Tragedies such as Lac-Mégantic must never happen again. However, having said that, it is critical that we approach the transportation of dangerous goods through responsible, evidence-based policy decisions.

I reiterate that there are not and have not been any safety reasons to discriminate against the shipment of TIH material, such as ammonia, by long-haul interswitching. Our members already pay premium rates, which compensate the railways for their liability in handling it. When it comes to hauling ammonia, the rates are four to five times the rates we pay for other kinds of fertilizer. Any long-haul interswitching rate established by the agency will reflect this and adequately compensate the railways.

I would also like to briefly present two other recommendations relating to changes to extended interswitching and interchanges.

First, we caution against the provisions that would allow rail companies to remove interchanges from service simply by giving notice. We are concerned that the amendments strip the Canadian Transportation Agency of its authority to reinstate interchanges and strengthen the existing power imbalance between shippers and our railway companies. In the past, railways have denied that interchanges exist to avoid having to turn traffic over to connecting railways. We recommend this provision be removed from Bill C-49 to prevent inadvertent harm to captive shippers in the future.

Second, Fertilizer Canada and its members are disappointed in the government's decision to sunset extended interswitching up to 160 kilometres. I think you've heard this over and over again. We have found 160-kilometre interswitching has strengthened competition over greater distances, as Transport Canada has confirmed. Since western Canada's freight rail landscape has not changed in any fundamental manner since 160-kilometre interswitching regulations were introduced in 2014, we are disappointed by the government's decision to sunset extended interswitching.

The Canadian fertilizer sector is a proud partner of Canada's rail system. It is a system that works for all Canadian industries. It's a team approach to moving goods within Canada and to export markets. Together, we support Canada's global competitiveness in the agrifood sector through trade and transportation. Our $12 billion industry and our 12,000 jobs depend on a healthy, modernized, competitive rail system to survive and to thrive. Ensuring that our products are delivered to farmers safely and securely in places such as Niagara, the prairie grain fields, or the B.C. interior is of paramount importance to us, and we have a long proud record of success in that regard.

We are very supportive of much of what this bill proposes and commend its intentions. The captive shippers, who are on one rail line and captive to that railway, need to benefit from our national railway infrastructure. It's great to see the government act to support them. We do believe that more can be done, though, which is why we strongly encourage the members of the committee to consider our recommendations. We believe they can improve Bill C-49 through a considered, evidence-based policy approach.

Thank you. That's the end of our presentation. Ian and I will be happy to answer any questions that you have.

Roland Hackl Vice-President, Teamsters Canada Rail Conference

Thank you, Madam Chair.

As vice-president, I represent members on every freight, commuter and passenger railway in this country. Prior to that, however, some 29 years ago, I was hired as a brakeman at CN Rail. I'm a qualified conductor and locomotive engineer, so I have spent a significant portion of my life cooped up in an 8' by 10' control cab of a locomotive, so I am very familiar with the conditions we're talking about with respect to live video and voice recording.

Bill C-49 would provide for potential relaxations of various pieces of legislation that cause extreme concern to Teamsters Rail. We believe that Bill C-49 would compromise our membership's privacy for what can be stated as questionable safety and public benefits. For example, many of you will recall that a few months ago there was a derailment in north Toronto. A locomotive consist crossed over into a train. There was little damage but a lot of publicity; it was in a very populated area. Immediately following that, senior management from CP Rail, who owned the equipment and the track, came out on record saying that live video and voice recording would have prevented the accident. That's impossible. Live video and voice recording is to be reviewed after the fact, so unless these employers are suggesting monitoring live video and voice at the time it happens, there is no prevention possible. It's a tool, at best, for studying incidents after the fact.

Stated goal a:
According to the rail testimony, where are the fertilizer sector's products delivered to farmers? List every place it names.
The listing comes from a different source than the rail testimony above.

Material for this exercise:
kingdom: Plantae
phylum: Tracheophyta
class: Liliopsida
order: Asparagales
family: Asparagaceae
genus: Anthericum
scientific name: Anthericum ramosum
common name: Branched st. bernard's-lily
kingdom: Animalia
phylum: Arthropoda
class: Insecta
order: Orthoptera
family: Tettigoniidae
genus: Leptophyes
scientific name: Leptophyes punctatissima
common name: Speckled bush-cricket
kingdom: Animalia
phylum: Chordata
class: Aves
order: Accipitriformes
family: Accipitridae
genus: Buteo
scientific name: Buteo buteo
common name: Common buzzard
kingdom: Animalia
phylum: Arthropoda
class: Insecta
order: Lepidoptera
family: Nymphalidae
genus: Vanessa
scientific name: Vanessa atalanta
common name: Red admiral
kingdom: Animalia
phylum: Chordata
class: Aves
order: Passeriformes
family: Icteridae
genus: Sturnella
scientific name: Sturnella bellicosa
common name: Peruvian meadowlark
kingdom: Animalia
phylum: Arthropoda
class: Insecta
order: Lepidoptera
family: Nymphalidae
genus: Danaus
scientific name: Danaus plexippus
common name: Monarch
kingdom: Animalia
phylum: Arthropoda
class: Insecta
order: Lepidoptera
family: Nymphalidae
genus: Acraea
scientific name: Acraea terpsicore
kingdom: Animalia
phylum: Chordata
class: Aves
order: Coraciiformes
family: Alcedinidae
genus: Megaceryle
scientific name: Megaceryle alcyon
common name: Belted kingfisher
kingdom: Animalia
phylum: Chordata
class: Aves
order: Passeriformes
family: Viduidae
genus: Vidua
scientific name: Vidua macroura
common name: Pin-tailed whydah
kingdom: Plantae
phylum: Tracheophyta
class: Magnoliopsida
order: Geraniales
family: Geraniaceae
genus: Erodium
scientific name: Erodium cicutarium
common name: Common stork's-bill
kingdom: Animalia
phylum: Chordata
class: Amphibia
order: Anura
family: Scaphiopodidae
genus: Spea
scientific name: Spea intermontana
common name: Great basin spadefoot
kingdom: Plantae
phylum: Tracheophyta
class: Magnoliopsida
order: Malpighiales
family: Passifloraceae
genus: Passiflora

Stated goal b:
In the listing, reproduce the lines from the one with "common name: Belted kingfisher" through the end, switching "phylum" to "division" and leaving everything else unchanged.

Expected output a:
- Niagara
- the prairie grain fields
- the B.C. interior

Expected output b:
common name: Belted kingfisher
kingdom: Animalia
division: Chordata
class: Aves
order: Passeriformes
family: Viduidae
genus: Vidua
scientific name: Vidua macroura
common name: Pin-tailed whydah
kingdom: Plantae
division: Tracheophyta
class: Magnoliopsida
order: Geraniales
family: Geraniaceae
genus: Erodium
scientific name: Erodium cicutarium
common name: Common stork's-bill
kingdom: Animalia
division: Chordata
class: Amphibia
order: Anura
family: Scaphiopodidae
genus: Spea
scientific name: Spea intermontana
common name: Great basin spadefoot
kingdom: Plantae
division: Tracheophyta
class: Magnoliopsida
order: Malpighiales
family: Passifloraceae
genus: Passiflora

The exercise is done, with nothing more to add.